昔「東大一直線」(1976年〜1979年少年ジャンプ連載・小林よしのり著)と言う漫画がありました。
内容は下ネタ満載の強烈なギャグ漫画なのですが、連載当時は時代的にこの漫画のタイトルのような風潮があったのです。
「一流大学卒→一流企業に就職→定年まで年功序列の出世と給与を保障→生活安泰・人生勝ち組」と言う図式がありました。
子供の人生を案じるあまり母親が「教育ママゴン」になったり、大人でも出身校のレベルが対人関係において露骨な優劣となったりと、成績や出身校がパーソナリティの大きな要素となっていました。
何が何でも勉強と言う風潮は、ついていけない子供達を「落ちこぼれ」にし、ついていかない子供達は「不良」となり社会の問題となって行ったのです。

このような流れから「詰め込み教育」と批判された学校側は、「ゆとり教育」として学習時間の削減や週休2日制を打ち出しました。
それまでに比べて勉強する機会や時間を削除しているため、考えてみると当然なのですが、今度は学力低下が指摘されています。
その上、勉強がしたい子や出来る子に対して授業の流れが遅すぎる「浮きこぼれ」が登場しています。
また、一流企業の倒産やリストラが昔の図式通りにならない現実をつきつけました。
そんな世の中に対して、子供たちが「勉強したって意味ねーじゃん」と思うのは自然な事なのかも知れませんね。

昔は高学歴や一流企業社員と言うだけで、それなりの経済力や対人関係を築けました。
今は、何をどうすれば安穏とした生活が出来るのでしょうか。

最近、起業や株がブームと言われています。
アテにならない世の中で生きていくためには、自分でなんとかしなくてはならないと多くの人が思っているからこそのブームなのでしょう。
そして、磐石な基盤をなくした企業に仕える企業戦士的な価値観を持つ人は減り、「自分の能力に対する正当な対価」を求める人が増えてきたようです。
このような流れの中、自ら行動して自分の生活を作り出し「成功」している方は多勢いらっしゃいます。

1996年に文部省(現在の文部科学省)の中央教育審議会第一次答申で「生きる力」と言うものがありました。
「これからの子供たちに必要となるのは、いかに社会が変化しようと、自分で課題を見つけ、自ら学び、自ら考え、主体的に判断し、行動し、よりよく問題を解決する資質や能力であり、また、自らを律しつつ、他人とともに協調し、他人を思いやる心や感動する心など、豊かな人間性であると考えた。
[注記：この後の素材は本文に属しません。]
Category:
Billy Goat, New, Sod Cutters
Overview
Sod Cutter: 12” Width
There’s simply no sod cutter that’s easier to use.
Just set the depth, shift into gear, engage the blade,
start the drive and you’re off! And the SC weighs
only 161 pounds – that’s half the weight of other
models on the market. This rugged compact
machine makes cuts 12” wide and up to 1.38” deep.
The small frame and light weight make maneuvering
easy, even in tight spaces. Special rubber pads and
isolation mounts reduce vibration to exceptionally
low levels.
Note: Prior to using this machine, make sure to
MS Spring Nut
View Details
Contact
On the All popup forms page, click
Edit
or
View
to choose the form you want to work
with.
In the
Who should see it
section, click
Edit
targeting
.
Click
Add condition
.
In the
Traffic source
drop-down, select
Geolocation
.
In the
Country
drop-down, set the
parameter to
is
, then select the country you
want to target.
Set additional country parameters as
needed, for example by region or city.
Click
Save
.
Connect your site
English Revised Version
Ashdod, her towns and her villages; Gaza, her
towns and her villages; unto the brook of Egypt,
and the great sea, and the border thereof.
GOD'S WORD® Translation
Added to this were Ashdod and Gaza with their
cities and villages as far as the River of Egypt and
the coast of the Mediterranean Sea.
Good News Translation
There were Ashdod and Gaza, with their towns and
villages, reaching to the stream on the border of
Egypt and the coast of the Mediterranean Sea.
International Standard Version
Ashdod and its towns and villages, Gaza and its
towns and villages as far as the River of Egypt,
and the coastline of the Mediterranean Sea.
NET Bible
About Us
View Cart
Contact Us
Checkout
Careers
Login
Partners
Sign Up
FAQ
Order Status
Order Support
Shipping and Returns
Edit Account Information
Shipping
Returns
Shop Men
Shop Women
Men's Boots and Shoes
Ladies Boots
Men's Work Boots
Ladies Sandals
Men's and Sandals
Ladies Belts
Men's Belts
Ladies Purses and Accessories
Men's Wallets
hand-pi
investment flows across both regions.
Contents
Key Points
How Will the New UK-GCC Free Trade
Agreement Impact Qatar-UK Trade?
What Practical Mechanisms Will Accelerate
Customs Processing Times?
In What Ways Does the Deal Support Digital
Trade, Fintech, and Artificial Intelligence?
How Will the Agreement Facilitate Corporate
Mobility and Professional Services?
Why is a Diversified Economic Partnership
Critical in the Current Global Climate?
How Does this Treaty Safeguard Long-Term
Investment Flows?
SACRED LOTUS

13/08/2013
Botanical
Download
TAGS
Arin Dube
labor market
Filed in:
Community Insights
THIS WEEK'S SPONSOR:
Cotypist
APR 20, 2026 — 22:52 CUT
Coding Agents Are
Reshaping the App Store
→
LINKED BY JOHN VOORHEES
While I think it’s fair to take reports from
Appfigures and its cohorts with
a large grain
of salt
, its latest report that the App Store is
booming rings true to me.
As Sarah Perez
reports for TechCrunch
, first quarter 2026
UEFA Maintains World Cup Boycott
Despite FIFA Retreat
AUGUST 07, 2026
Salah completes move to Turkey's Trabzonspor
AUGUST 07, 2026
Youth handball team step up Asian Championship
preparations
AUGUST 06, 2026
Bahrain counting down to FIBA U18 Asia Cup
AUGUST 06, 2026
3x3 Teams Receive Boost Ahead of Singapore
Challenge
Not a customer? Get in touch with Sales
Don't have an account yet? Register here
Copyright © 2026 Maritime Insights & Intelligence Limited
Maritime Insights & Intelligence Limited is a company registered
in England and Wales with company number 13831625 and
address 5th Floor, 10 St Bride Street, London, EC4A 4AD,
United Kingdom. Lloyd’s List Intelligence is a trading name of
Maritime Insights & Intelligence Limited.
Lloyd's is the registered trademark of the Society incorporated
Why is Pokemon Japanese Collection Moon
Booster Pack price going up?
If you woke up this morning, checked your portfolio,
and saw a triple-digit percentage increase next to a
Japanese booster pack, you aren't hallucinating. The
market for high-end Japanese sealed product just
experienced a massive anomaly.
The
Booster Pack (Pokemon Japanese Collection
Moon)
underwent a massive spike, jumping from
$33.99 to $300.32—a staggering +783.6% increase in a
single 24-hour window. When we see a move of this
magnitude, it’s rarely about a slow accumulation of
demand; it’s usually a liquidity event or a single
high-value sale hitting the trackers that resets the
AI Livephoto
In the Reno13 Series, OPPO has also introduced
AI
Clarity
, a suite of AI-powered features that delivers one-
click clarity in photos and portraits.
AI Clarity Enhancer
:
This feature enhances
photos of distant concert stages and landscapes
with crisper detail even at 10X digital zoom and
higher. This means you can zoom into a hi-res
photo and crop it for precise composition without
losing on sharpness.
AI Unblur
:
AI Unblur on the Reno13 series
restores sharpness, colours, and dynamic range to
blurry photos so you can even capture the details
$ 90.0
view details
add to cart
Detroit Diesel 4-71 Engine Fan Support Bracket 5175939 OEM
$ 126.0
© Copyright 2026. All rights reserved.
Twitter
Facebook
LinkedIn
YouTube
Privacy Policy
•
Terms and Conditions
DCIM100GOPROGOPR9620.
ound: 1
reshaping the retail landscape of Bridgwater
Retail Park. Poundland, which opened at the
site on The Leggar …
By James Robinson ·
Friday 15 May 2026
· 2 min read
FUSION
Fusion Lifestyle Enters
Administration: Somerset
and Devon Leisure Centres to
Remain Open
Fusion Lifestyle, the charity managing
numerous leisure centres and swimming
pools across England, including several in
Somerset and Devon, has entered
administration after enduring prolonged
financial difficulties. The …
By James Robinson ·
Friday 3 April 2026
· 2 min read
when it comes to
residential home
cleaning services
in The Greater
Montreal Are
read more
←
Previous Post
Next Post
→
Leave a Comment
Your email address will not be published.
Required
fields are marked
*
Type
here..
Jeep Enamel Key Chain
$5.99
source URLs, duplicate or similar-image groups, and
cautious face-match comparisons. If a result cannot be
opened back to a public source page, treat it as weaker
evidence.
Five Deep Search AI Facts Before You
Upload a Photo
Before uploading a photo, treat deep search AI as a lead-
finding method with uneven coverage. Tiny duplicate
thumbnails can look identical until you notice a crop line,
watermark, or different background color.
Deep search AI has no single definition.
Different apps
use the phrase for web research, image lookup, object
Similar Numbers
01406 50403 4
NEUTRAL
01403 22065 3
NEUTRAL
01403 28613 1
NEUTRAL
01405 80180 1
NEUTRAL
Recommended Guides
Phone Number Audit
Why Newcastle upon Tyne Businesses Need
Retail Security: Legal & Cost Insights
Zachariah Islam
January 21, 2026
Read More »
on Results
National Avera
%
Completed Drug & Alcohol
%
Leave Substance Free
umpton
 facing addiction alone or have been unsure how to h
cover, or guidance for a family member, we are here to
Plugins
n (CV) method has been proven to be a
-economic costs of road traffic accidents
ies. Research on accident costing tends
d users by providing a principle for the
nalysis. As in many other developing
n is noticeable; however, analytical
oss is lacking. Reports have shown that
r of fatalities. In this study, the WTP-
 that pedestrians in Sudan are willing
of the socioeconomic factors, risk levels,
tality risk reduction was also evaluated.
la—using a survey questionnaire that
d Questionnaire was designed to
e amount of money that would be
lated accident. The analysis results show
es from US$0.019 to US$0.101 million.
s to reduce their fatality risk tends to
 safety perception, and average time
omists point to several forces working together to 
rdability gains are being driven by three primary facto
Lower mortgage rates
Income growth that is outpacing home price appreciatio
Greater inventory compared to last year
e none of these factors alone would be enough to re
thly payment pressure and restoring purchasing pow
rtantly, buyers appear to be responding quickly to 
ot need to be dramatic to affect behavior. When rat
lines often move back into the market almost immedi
」(一部抜粋)
子供たちに向けた教育理念ですが、自分で自分の生活を作り出す必要に迫られている現代の私達にとっても、重要な事を教えてくれている ような気がします。
別の見方をすれば、見た目や学歴ではなく、個人の資質そのものが評価される時代なのかも知れませんね。

蛇足ですが・・・
当サイトの風水のページに「第八運特集」を掲載していますが、「第八運を予想する」の中でこのように書きました。 「旧態依然とした企業やサラリーマンは淘汰されるような厳しい状況に陥り、生き残る為には新しい考え方や企業理念が必要になってくるでしょう。
逆に言うと、この時代を生き残る新たな考えや産業が生まれ、発展していくという事です。
経歴や肩書きではなく、時代の流れを敏感に察知し、柔軟な考え方を持ち、流れに乗れば成功者の仲間入りをする事が十分可能なのです。」
時代の流れは第八運っぽくなっているようですね。